> Что нужно сделать
Замените в этих строках «top-left» на «bottom-left» и перепишите их, не меняя ничего другого.
===== Исходные строки
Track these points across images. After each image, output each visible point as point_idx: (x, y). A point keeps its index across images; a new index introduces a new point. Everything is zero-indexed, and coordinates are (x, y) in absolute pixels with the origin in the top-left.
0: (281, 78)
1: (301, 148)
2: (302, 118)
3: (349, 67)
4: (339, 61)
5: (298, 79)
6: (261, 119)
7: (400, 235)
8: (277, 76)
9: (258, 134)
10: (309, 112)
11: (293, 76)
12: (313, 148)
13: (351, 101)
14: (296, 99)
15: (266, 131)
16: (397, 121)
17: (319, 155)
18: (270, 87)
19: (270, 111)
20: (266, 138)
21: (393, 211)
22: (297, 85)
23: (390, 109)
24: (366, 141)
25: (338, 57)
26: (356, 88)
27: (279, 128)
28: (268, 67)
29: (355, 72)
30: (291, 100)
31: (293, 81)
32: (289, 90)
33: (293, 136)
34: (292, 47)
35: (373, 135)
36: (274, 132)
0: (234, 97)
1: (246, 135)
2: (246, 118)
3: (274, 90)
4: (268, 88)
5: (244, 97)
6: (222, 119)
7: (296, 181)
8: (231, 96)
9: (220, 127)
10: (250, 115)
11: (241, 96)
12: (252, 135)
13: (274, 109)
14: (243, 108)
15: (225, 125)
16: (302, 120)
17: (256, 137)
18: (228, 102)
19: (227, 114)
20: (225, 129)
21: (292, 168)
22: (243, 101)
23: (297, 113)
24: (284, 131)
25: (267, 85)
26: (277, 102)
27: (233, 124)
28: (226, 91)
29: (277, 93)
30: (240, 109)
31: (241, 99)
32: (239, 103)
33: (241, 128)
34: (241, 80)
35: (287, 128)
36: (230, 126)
==========
> Результат упражнения
Track these points across images. After each image, output each visible point as point_idx: (x, y). A point keeps its index across images; a new index introduces a new point. Everything is zero-indexed, and coordinates are (x, y) in absolute pixels with the origin in the bottom-left.
0: (281, 78)
1: (301, 148)
2: (302, 118)
3: (349, 67)
4: (339, 61)
5: (298, 79)
6: (261, 119)
7: (400, 235)
8: (277, 76)
9: (258, 134)
10: (309, 112)
11: (293, 76)
12: (313, 148)
13: (351, 101)
14: (296, 99)
15: (266, 131)
16: (397, 121)
17: (319, 155)
18: (270, 87)
19: (270, 111)
20: (266, 138)
21: (393, 211)
22: (297, 85)
23: (390, 109)
24: (366, 141)
25: (338, 57)
26: (356, 88)
27: (279, 128)
28: (268, 67)
29: (355, 72)
30: (291, 100)
31: (293, 81)
32: (289, 90)
33: (293, 136)
34: (292, 47)
35: (373, 135)
36: (274, 132)
0: (234, 97)
1: (246, 135)
2: (246, 118)
3: (274, 90)
4: (268, 88)
5: (244, 97)
6: (222, 119)
7: (296, 181)
8: (231, 96)
9: (220, 127)
10: (250, 115)
11: (241, 96)
12: (252, 135)
13: (274, 109)
14: (243, 108)
15: (225, 125)
16: (302, 120)
17: (256, 137)
18: (228, 102)
19: (227, 114)
20: (225, 129)
21: (292, 168)
22: (243, 101)
23: (297, 113)
24: (284, 131)
25: (267, 85)
26: (277, 102)
27: (233, 124)
28: (226, 91)
29: (277, 93)
30: (240, 109)
31: (241, 99)
32: (239, 103)
33: (241, 128)
34: (241, 80)
35: (287, 128)
36: (230, 126)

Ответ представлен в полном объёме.